_Work to be completed:_ Transcribe exactly the lines that fall between the one holding "por lógica difusa|" and the one holding "nuevo modo 2", inclusive, from the entries below.

= Beginning of Section =

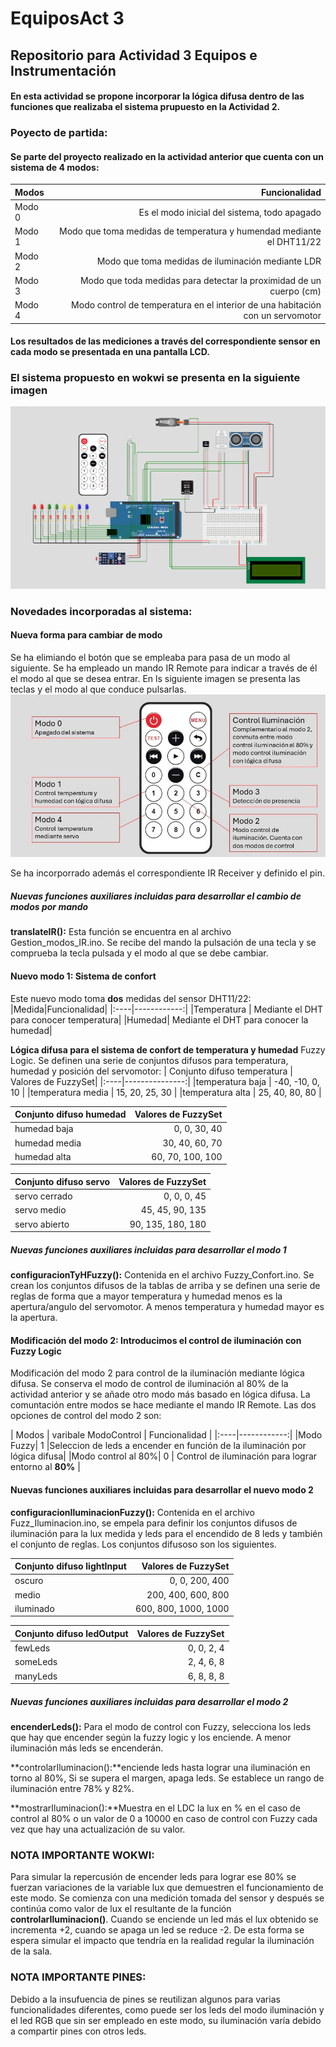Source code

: # EquiposAct 3
## Repositorio para Actividad 3 Equipos e Instrumentación
#### En esta actividad se propone incorporar la lógica difusa dentro de las funciones que realizaba el sistema prupuesto en la Actividad 2.

### Poyecto de partida:
#### Se parte del proyecto realizado en la actividad anterior que cuenta con un sistema de 4 modos:
|Modos|Funcionalidad|
|:----|------------:|
|Modo 0| Es el modo inicial del sistema, todo apagado|
|Modo 1| Modo que toma medidas de temperatura y humendad mediante el DHT11/22|
|Modo 2| Modo que toma medidas de iluminación mediante LDR|
|Modo 3| Modo que toda medidas para detectar la proximidad de un cuerpo (cm)|
|Modo 4| Modo control de temperatura en el interior de una habitación con un servomotor|

#### Los resultados de las mediciones a través del correspondiente sensor en cada modo se presentada en una pantalla LCD.

### El sistema propuesto en wokwi se presenta en la siguiente imagen
![Sistema propuesto en Wokwi](Captura.png)

### Novedades incorporadas al sistema:
#### Nueva forma para cambiar de modo
Se ha elimiando el botón que se empleaba para pasa de un modo al siguiente. Se ha empleado un mando IR Remote para indicar a través de él el modo al que se 
desea entrar. En ls siguiente imagen se presenta las teclas y el modo al que conduce pulsarlas.
![Imagen mando IR](guia_mando.jpg)

Se ha incorporrado además el correspondiente IR Receiver y definido el pin.

##### Nuevas funciones auxiliares incluidas para desarrollar el cambio de modos por mando
**translateIR():** Esta función se encuentra en al archivo Gestion_modos_IR.ino. Se recibe del mando la pulsación de una tecla y se comprueba la tecla pulsada y el modo al
que se debe cambiar.

#### Nuevo modo 1: Sistema de confort
Este nuevo modo toma **dos** medidas del sensor DHT11/22: 
|Medida|Funcionalidad|
|:----|------------:|
|Temperatura | Mediante el DHT para conocer temperatura|
|Humedad| Mediante el DHT para conocer la humedad|


**Lógica difusa para el sistema de confort de temperatura y humedad**
Fuzzy Logic. Se definen una serie de conjuntos difusos para temperatura, humedad y posición del servomotor:
| Conjunto difuso temperatura | Valores de FuzzySet|
|:----|---------------:|
|temperatura baja | -40, -10, 0, 10 | 
|temperatura media | 15, 20, 25, 30 |
|temperatura alta | 25, 40, 80, 80 | 

| Conjunto difuso humedad | Valores de FuzzySet|
|:----|---------------:|
|humedad baja | 0, 0, 30, 40 | 
|humedad media | 30, 40, 60, 70 |
|humedad alta | 60, 70, 100, 100 | 

| Conjunto difuso servo | Valores de FuzzySet|
|:----|---------------:|
|servo cerrado | 0, 0, 0, 45 | 
|servo medio | 45, 45, 90, 135 |
|servo abierto | 90, 135, 180, 180 | 


##### Nuevas funciones auxiliares incluidas para desarrollar el modo 1
**configuracionTyHFuzzy():** Contenida en el archivo Fuzzy_Confort.ino. Se crean los conjuntos difusos de la tablas de arriba y se definen una serie de reglas de forma que a mayor temperatura y humedad menos es la apertura/angulo del servomotor. A menos temperatura y humedad mayor es la apertura. 

#### Modificación del modo 2: Introducimos el control de iluminación con Fuzzy Logic
Modificación del modo 2 para control de la iluminación mediante lógica difusa. Se conserva el modo de control de iluminación al 80% de la actividad anterior y se añade otro modo
más basado en lógica difusa. La comuntación entre modos se hace mediante el mando IR Remote. Las dos opciones de control del modo 2 son:

| Modos | varibale ModoControl | Funcionalidad |
|:----|------------:|
|Modo Fuzzy| 1 |Seleccion de leds a encender en función de la iluminación por lógica difusa|
|Modo control al 80%| 0 | Control de iluminación para lograr entorno al **80%** |

#### Nuevas funciones auxiliares incluidas para desarrollar el nuevo modo 2
**configuracionIluminacionFuzzy():** Contenida en el archivo Fuzz_Iluminacion.ino, se empela para definir los conjuntos difusos de iluminación para la lux medida y leds para el encendido de 8 leds y también el conjunto de reglas. Los conjuntos difusoso son los siguientes.

| Conjunto difuso lightInput | Valores de FuzzySet|
|:----|---------------:|
|oscuro | 0, 0, 200, 400 | 
| medio | 200, 400, 600, 800 |
|iluminado | 600, 800, 1000, 1000 | 

| Conjunto difuso ledOutput | Valores de FuzzySet|
|:----|---------------:|
|fewLeds | 0, 0, 2, 4 | 
|someLeds | 2, 4, 6, 8 |
|manyLeds | 6, 8, 8, 8 | 

##### Nuevas funciones auxiliares incluidas para desarrollar el modo 2
**encenderLeds():** Para el modo de control con Fuzzy, selecciona los leds que hay que encender según la fuzzy logic y los enciende. A menor iluminación más leds se encenderán.

**controlarIluminacion():**enciende leds hasta lograr una iluminación en torno al 80%, Si se supera el margen, apaga leds. Se establece un rango de iluminación entre 78% y 82%.

**mostrarIluminacion():**Muestra en el LDC la lux en % en el caso de control al 80% o un valor de 0 a 10000 en caso de control con Fuzzy cada vez que hay una actualización de su valor.

### NOTA IMPORTANTE WOKWI:
Para simular la repercusión de encender leds para lograr ese 80% se fuerzan variaciones de la variable lux que demuestren el funcionamiento de este modo. Se comienza con una medición tomada del sensor y después se continúa como valor de lux el resultante de la función **controlarIluminacion()**. Cuando se enciende un led más el lux obtenido se incrementa +2, cuando se apaga un led se reduce -2. De esta forma se espera simular el impacto que tendría en la realidad regular la iluminación de la sala.

### NOTA IMPORTANTE PINES:
Debido a la insufuencia de pines se reutilizan algunos para varias funcionalidades diferentes, como puede ser los leds del modo iluminación y el led RGB que sin ser empleado en este modo, su iluminación varía debido a compartir pines con otros leds.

= End of Section =

_Written response:_
|Modo Fuzzy| 1 |Seleccion de leds a encender en función de la iluminación por lógica difusa|
|Modo control al 80%| 0 | Control de iluminación para lograr entorno al **80%** |

#### Nuevas funciones auxiliares incluidas para desarrollar el nuevo modo 2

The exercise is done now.